[Stored records]
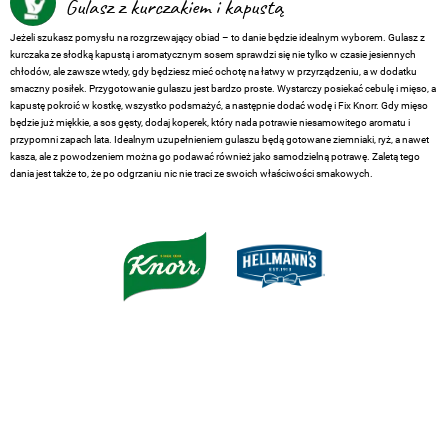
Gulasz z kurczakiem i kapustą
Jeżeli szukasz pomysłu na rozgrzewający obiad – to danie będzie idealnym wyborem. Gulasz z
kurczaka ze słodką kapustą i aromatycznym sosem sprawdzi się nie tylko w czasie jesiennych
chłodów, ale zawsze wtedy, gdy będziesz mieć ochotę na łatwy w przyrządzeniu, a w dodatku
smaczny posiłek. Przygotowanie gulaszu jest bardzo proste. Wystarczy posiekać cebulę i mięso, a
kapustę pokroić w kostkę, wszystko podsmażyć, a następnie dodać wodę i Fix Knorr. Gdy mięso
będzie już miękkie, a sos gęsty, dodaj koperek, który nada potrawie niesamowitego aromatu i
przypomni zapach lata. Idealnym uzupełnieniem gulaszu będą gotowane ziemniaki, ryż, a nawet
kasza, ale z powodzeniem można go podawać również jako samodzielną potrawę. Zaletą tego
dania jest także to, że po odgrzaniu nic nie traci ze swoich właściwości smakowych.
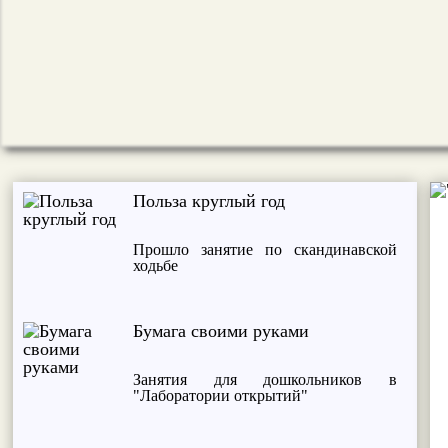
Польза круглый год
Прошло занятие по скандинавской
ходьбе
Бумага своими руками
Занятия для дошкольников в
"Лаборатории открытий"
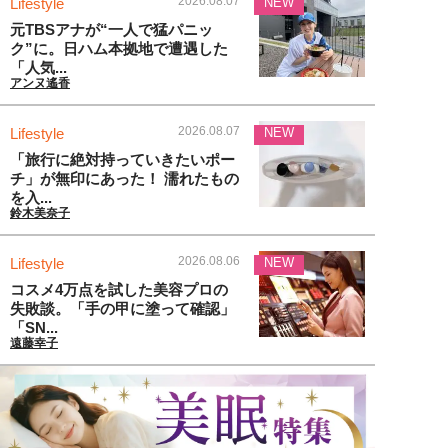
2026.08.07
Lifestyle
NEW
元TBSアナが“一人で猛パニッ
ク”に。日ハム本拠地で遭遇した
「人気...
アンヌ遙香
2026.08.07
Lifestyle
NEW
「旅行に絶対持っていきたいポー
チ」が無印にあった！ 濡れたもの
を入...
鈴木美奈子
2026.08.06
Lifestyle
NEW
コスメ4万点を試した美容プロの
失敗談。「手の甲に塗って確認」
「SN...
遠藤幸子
...
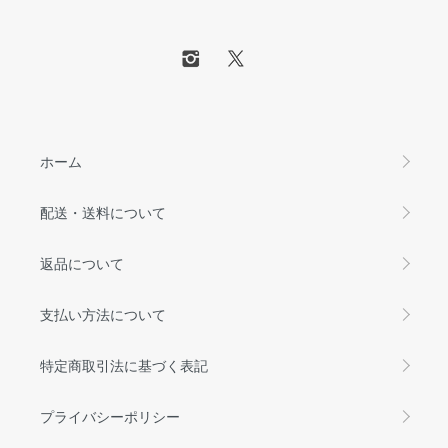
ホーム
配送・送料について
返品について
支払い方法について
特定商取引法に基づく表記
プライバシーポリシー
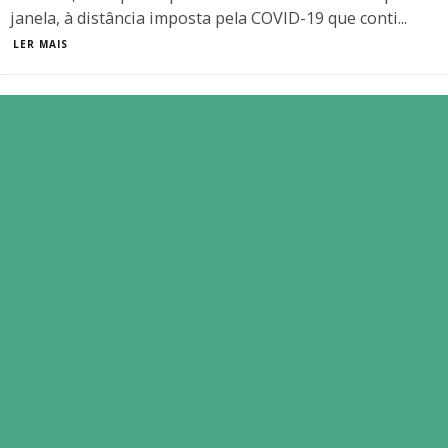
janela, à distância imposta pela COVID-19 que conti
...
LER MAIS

About this exercise: Filter the records for lines containing the word "kapustą" and copy each one.

Problem solution:
Gulasz z kurczakiem i kapustą
kurczaka ze słodką kapustą i aromatycznym sosem sprawdzi się nie tylko w czasie jesiennych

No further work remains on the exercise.